Duas
Faces
Afirma-se
que um famoso pintor do renascimento, quando pintava um
quadro sobre o menino Jesus, após conceber e fazer os
primeiros estudos, procurou uma criança que lhe servisse
de modelo para a face do Mestre, na infância.
Procurou em muitos lugares até encontrar um pequenino
sujo, que brincava nas ruas.
O menino retratava no olhar e na face toda a pureza,
bondade, beleza e ternura que se podia conceber.
Explicou-lhe
o que desejava e , ante a autorização da família,
levou-o para posar em seu atelier, retribuindo-lhe o
trabalho com expressiva soma em moedas de ouro.
Anos
depois, o artista desejou pintar outro quadro.
Dessa vez iria retratar Judas.
E saiu em busca de alguém que pudesse lhe
oferecer o rosto do traidor.
Em
mercados e praças públicas, tabernas e antros de
costumes perniciosos por onde esteve à procura, não
encontrou ninguém que se assemelhasse, em aparência, ao
discípulo equivocado.
Já havia desanimado de procurar e pensava em desistir,
quando, visitando uma taberna de má qualidade, se
deparou com um delinqüente embriagado, em cujo olhar e
semblante se encontravam os conflitos do traidor,
conforme a concepção que dele fazia.
A barba endurecida e a cabeleira mal cuidada eram a
moldura para o olhar inquieto, desconfiado, num rosto
contorcido pelo desconforto íntimo, formando um conjunto
de dor e revolta, insegurança e arrependimento ímpares.

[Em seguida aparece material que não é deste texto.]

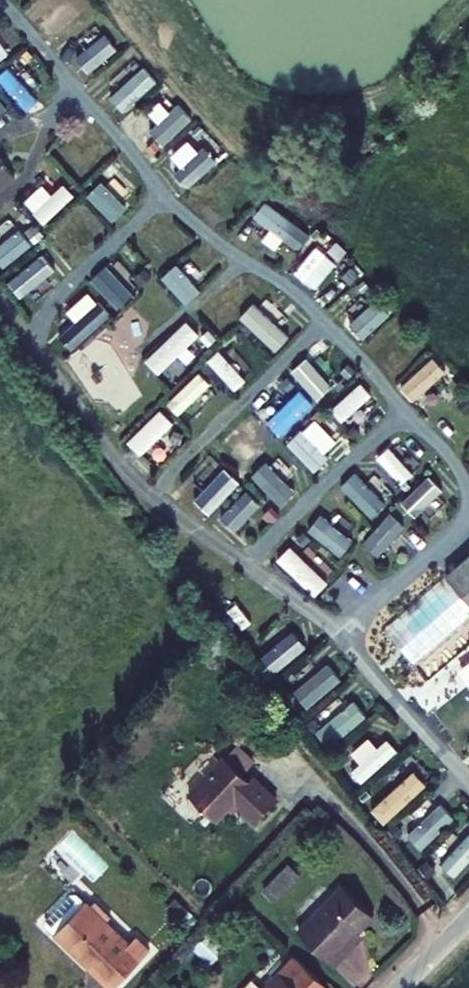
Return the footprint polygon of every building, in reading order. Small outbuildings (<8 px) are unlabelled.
[(124,45),(113,31),(75,65),(87,78),(124,45)] [(157,81),(142,66),(110,97),(125,112),(157,81)] [(0,74),(0,82),(27,112),(40,101),(9,67),(0,74)] [(148,114),(157,122),(175,106),(166,97),(148,114)] [(9,110),(0,98),(0,116),(9,110)] [(192,119),(177,104),(149,132),(164,146),(192,119)] [(174,175),(190,190),(218,162),(202,146),(174,175)] [(15,178),(0,160),(0,190),(15,178)] [(102,181),(86,196),(112,222),(127,206),(102,181)] [(74,196),(63,184),(32,213),(43,224),(74,196)] [(305,235),(266,203),(256,216),(295,248),(305,235)] [(3,267),(32,244),(20,229),(0,245),(0,264),(3,267)] [(326,254),(316,246),(293,274),(303,283),(326,254)] [(8,281),(17,293),(47,268),(37,257),(8,281)] [(201,291),(177,263),(161,277),(185,305),(201,291)] [(135,296),(106,265),(91,280),(119,310),(135,296)] [(280,292),(250,325),(262,335),(292,303),(280,292)] [(349,324),(363,339),(391,315),(377,300),(349,324)] [(72,321),(87,334),(98,321),(82,308),(72,321)] [(200,334),(186,320),(145,361),(158,374),(200,334)] [(218,350),(206,362),(235,391),(246,380),(218,350)] [(432,358),(401,386),(414,401),(445,373),(432,358)] [(331,392),(302,359),(290,370),(319,403),(331,392)] [(210,384),(199,372),(166,403),(177,415),(210,384)] [(330,409),(341,422),(372,396),(360,382),(330,409)] [(313,404),(299,391),(268,421),(282,435),(313,404)] [(173,423),(160,410),(127,441),(140,455),(173,423)] [(309,465),(328,448),(311,430),(292,446),(309,465)] [(389,448),(377,459),(401,485),(413,473),(389,448)] [(297,492),(265,462),(250,477),(281,508),(297,492)] [(240,482),(224,467),(194,500),(210,514),(240,482)] [(385,503),(355,473),(341,488),(371,517),(385,503)] [(443,490),(429,475),(401,502),(415,517),(443,490)] [(259,504),(245,491),(221,517),(235,530),(259,504)] [(354,541),(321,514),(308,530),(341,557),(354,541)] [(404,527),(389,514),(364,544),(378,556),(404,527)] [(327,581),(290,546),(276,560),(313,595),(327,581)] [(443,578),(468,607),(468,555),(443,578)] [(443,578),(381,632),(401,654),(415,670),(468,623),(468,607),(443,578)] [(327,664),(294,692),(308,709),(341,680),(327,664)] [(463,688),(434,710),(447,726),(468,709),(468,696),(463,688)] [(367,715),(357,704),(328,729),(338,740),(367,715)] [(399,750),(388,738),(352,772),(362,783),(399,750)] [(263,791),(256,784),(266,774),(248,754),(238,765),(198,808),(226,835),(245,813),(270,836),(293,811),(269,786),(263,791)] [(427,785),(414,771),(371,810),(385,825),(427,785)] [(407,837),(421,851),(455,818),(441,804),(407,837)] [(440,865),(455,878),(468,863),(468,833),(440,865)] [(273,901),(300,877),(288,864),(261,888),(273,901)] [(298,880),(274,902),(286,915),(310,893),(298,880)] [(381,927),(355,900),(311,944),(341,974),(365,950),(361,946),(381,927)] [(55,936),(106,987),(130,987),(157,962),(143,948),(136,955),(85,904),(79,904),(55,929),(55,936)] [(213,962),(223,942),(203,932),(193,952),(213,962)] [(303,969),(283,987),(322,987),(303,969)]
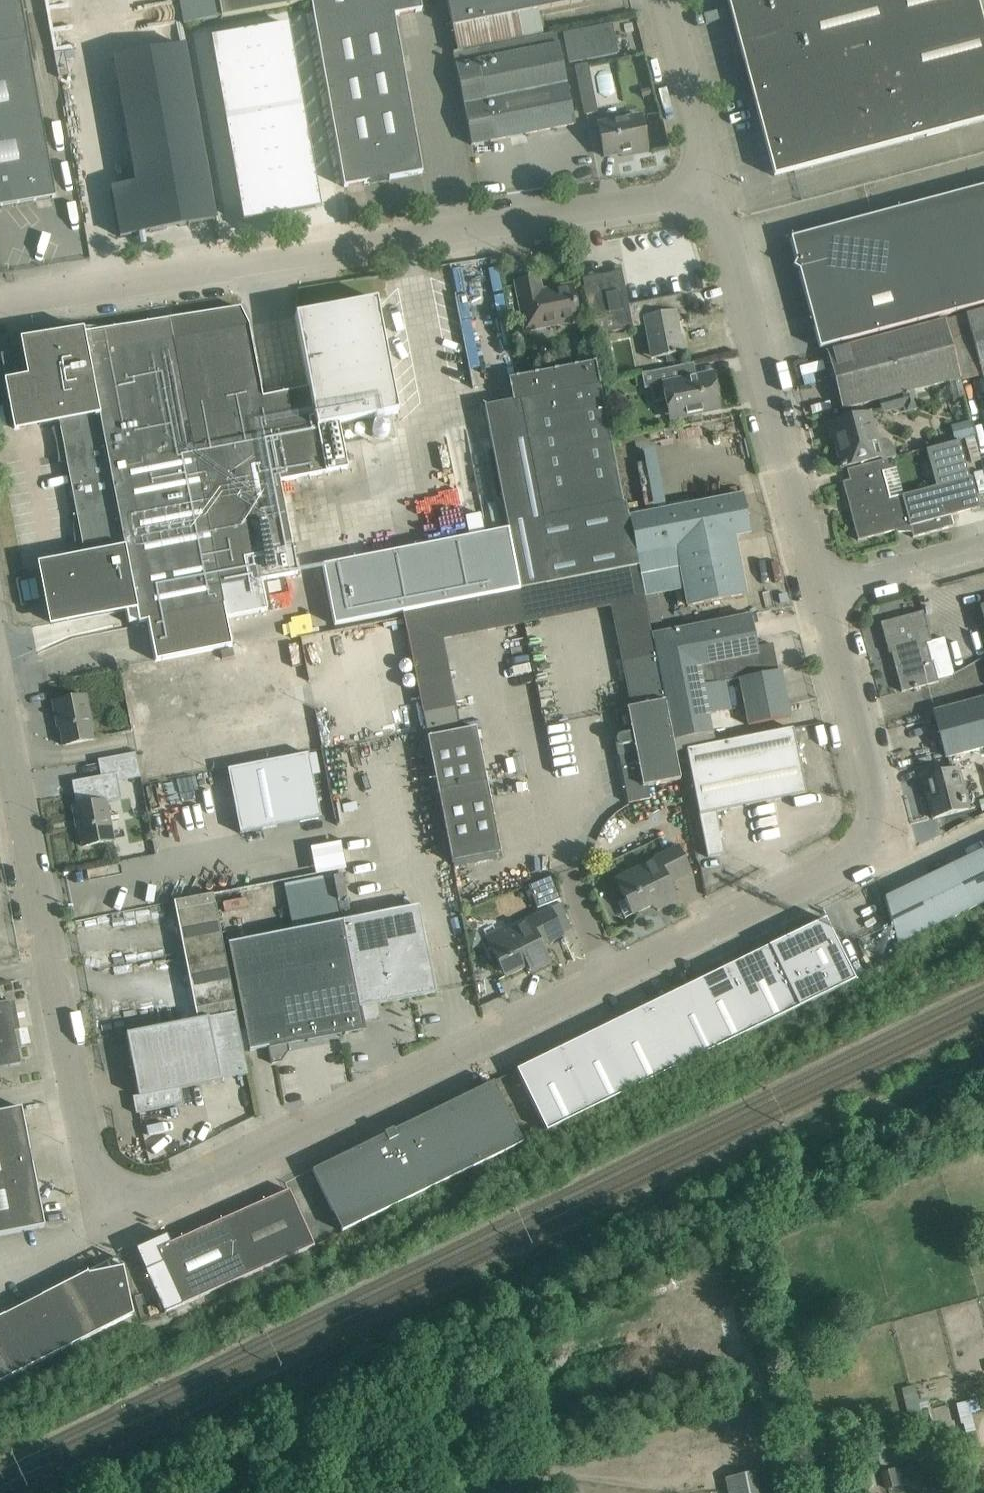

Comovido com o fato, o artista convidou aquele homem
para posar, ao que ele respondeu que só faria sob a
condição
de boa recompensa financeira.
O pintor começou a
obra e percebeu, após algumas sessões, que a face
congestionada daquele homem se modificava a cada dia,
perdendo a agressividade e a perturbação.
Um dia resolveu
perguntar ao modelo o porquê de tal transformação, ao
que ele, um tanto melancólico, respondeu:
"Posando nesta
sala, recordo-me que há alguns anos, eu servi ao senhor
de modelo para a face do menino Jesus...
Eu sou aquele garoto em cujo rosto o senhor encontrou a
paz e a beleza do Justo traído...
O dinheiro que
ganhei, em face da minha imaturidade, mais tarde pôs-me
a perder e, de queda em queda, numa noite eu me
embriaguei, por uma disputa insignificante matei outro
homem. Condenado
num julgamento arbitrário, envenenei-me de ódio...
Agora, pisando neste
lugar outra vez, recordo daquele tempo e retorno,
emocionalmente , a Ele, e me acalmo..."
Paradoxalmente,
o mesmo indivíduo ficou retratado na face de Jesus
menino e de Judas, em duas fases diferentes da mesma vida.
Muitos de nós,
simbolicamente, temos os nossos dias de
traído e de traidor.
Dias em que
trazemos na face a expressão da bondade e da ternura. E
dias em que somos o retrato vivo do desespero.
É nesses
dias difíceis que devemos buscar, emocionalmente, a
serenidade dos dias de luz e seguir em frente com vontade
de imprimir, de vez por todas, a face justa e bela do
nosso modelo maior, que é Jesus Cristo.